- Directed by: Rafael Baledón
- Screenplay by: José María Fernández Unsáin
- Story by: José María Fernández Unsáin
- Produced by: Heberto Dávila Guajardo Jesús Sotomayor Martínez
- Starring: Julio Alemán Patricia Conde Joaquín Cordero Olivia Michel Sonia Infante
- Cinematography: Raúl Martínez Solares
- Edited by: Carlos Savage
- Music by: Sergio Guerrero
- Production company: Producciones Sotomayor
- Release date: 21 May 1964 (Mexico);
- Running time: 85 minutes
- Country: Mexico
- Language: Spanish

= Museo del horror =

1964 film by Rafael Baledón

Museo del horror (in English, "Museum of Horror") is a 1964 Mexican mystery thriller horror film directed by Rafael Baledón and starring Julio Alemán, Patricia Conde, Joaquín Cordero, Olivia Michel and Sonia Infante.

==Plot==
Many women disappear under mysterious circumstances, generating a climate of terror and paranoia in the entire population of a town. All the clues point to the same museum.

==Cast==
- Julio Alemán as Dr.

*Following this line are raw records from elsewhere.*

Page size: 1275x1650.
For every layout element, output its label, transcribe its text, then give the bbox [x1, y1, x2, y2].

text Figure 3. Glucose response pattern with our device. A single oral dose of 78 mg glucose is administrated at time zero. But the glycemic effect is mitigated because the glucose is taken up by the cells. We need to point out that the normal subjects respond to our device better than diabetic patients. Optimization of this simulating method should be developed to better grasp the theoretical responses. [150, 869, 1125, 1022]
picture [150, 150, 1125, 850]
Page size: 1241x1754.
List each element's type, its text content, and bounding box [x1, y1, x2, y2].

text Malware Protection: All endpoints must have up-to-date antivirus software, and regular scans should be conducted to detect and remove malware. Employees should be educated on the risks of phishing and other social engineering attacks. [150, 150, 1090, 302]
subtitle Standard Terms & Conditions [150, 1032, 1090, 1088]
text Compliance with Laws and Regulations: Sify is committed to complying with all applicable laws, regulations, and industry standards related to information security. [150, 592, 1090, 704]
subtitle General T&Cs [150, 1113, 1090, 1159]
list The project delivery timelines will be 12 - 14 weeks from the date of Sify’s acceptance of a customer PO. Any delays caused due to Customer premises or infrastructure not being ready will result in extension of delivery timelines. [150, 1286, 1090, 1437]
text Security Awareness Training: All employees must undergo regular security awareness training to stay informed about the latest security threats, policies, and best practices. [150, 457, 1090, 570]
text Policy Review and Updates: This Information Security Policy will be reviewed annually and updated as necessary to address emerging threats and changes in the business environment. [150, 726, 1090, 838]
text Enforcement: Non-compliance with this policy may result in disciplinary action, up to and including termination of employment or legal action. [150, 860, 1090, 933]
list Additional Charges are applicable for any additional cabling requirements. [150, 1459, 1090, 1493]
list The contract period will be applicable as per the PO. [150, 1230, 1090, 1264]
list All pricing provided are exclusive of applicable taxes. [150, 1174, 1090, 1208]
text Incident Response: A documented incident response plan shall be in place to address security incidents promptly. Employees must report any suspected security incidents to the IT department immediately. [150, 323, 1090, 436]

Raúl
- Patricia Conde as Marta
- Joaquín Cordero as Luis
- Olivia Michel as Norma Ramos
- Carlos López Moctezuma as Professor Abramov
- David Reynoso as Police Chief
- Emma Roldán as Doña Leonor
- Sonia Infante as Sonia
- Armando Soto La Marina as Lencho (as Arturo Soto la Marina "Chicote")
- Julián de Meriche as Police Detective
- Arturo Castro as Gendarme (as Arturo Castro "Bigotón")
- Carlos León as Police Detective
- Guillermo Bravo Sosa as Watchman (uncredited)
- José Dupeyrón as Grave Robber (uncredited)
- Jesús Gómez as Policeman (uncredited)
- Leonor Gómez as Maid (uncredited)
- Vicente Lara as Grave Robber (uncredited)
- José Pardavé as Doctor (uncredited)

==Production==
The film was influenced by House of Wax. It features stock footage from the 1961 Italian sword-and-sandal film Hercules in the Haunted World.

==Reception==
Vicente Muñoz Álvarez in Cult Movies 2. Películas para la penumbra said of the film, "Naive in its approach, hasty in its development and clumsy in its outcome, Museo del horror, however, perfectly transmits the spirit of the best pulp literature and B series cinema of the time."